General or specialized language corpora can contain either written language or spoken language samples. For a long time, written language corpora were the norm, but analysis of the spoken language has developed broadly since the 2000s. Corpora of spoken language are typically of smaller size than written language ones, since they require manual transcription. As a matter of fact, it is easy to record voices, but what is difficult is to carry out searches directly on an audio file. At the same time, speech recognition software does not always fully allow reliable automatic transcriptions. It is for this reason that the oral data must be transcribed manually, which often limits the size of the spoken corpora.
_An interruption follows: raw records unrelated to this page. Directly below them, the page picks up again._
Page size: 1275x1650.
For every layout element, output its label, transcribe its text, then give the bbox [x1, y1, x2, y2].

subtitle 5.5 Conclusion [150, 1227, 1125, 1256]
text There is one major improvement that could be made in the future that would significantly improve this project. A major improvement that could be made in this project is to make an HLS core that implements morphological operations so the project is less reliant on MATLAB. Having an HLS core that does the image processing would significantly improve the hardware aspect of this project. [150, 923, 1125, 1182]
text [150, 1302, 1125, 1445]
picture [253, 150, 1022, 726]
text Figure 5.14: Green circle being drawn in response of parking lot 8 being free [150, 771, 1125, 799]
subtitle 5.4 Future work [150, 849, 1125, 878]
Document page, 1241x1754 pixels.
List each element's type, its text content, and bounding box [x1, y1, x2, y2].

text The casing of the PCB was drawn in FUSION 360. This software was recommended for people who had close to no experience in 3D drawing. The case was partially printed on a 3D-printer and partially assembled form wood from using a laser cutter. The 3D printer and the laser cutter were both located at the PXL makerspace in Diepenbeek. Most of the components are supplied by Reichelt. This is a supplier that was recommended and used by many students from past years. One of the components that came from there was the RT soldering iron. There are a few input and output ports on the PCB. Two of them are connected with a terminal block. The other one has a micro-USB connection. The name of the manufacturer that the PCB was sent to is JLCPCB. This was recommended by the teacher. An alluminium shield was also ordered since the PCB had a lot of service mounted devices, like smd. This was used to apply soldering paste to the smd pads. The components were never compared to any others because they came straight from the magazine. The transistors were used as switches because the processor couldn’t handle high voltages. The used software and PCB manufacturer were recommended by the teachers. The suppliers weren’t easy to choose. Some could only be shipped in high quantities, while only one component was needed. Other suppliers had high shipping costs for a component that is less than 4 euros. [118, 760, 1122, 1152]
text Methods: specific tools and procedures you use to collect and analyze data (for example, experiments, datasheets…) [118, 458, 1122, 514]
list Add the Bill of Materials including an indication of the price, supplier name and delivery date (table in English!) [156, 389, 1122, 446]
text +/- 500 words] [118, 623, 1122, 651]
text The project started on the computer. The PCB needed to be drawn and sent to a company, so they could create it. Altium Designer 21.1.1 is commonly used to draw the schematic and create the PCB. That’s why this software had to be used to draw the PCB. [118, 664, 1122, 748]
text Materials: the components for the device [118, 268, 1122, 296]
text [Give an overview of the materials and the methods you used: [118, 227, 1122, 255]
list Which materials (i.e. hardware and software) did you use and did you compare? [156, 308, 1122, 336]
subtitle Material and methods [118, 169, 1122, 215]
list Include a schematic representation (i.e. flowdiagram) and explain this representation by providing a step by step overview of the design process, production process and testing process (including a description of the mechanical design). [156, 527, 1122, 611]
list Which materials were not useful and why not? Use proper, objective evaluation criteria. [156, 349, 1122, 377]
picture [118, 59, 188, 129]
More recently, audio-visual recording corpora (also called “multimodal” corpora) have been created, in order to facilitate, for instance, the study of gestures and facial expressions as well as their role in communication. These corpora still pose many codification and interpretation challenges. Finally, let us point out that video corpora are also used for the study of sign language.
Another distinction that can be made regarding the types of existing corpora relates to the type of processing carried out on the linguistic data of the corpus. On the one hand, raw corpora contain nothing but language samples. This scenario represents the majority of the French corpora. On the other hand, some annotated corpora contain specific linguistic information, apart from the language samples. The most common type of annotation is the assignment of a grammatical category to each word in the corpus, as we have already mentioned. More rarely, certain corpora contain a syntactic analysis of all of their sentences, as well as other types of information, such as an annotation of the discourse relations (cause, condition, etc.) which interconnect the sentences within the text corpora.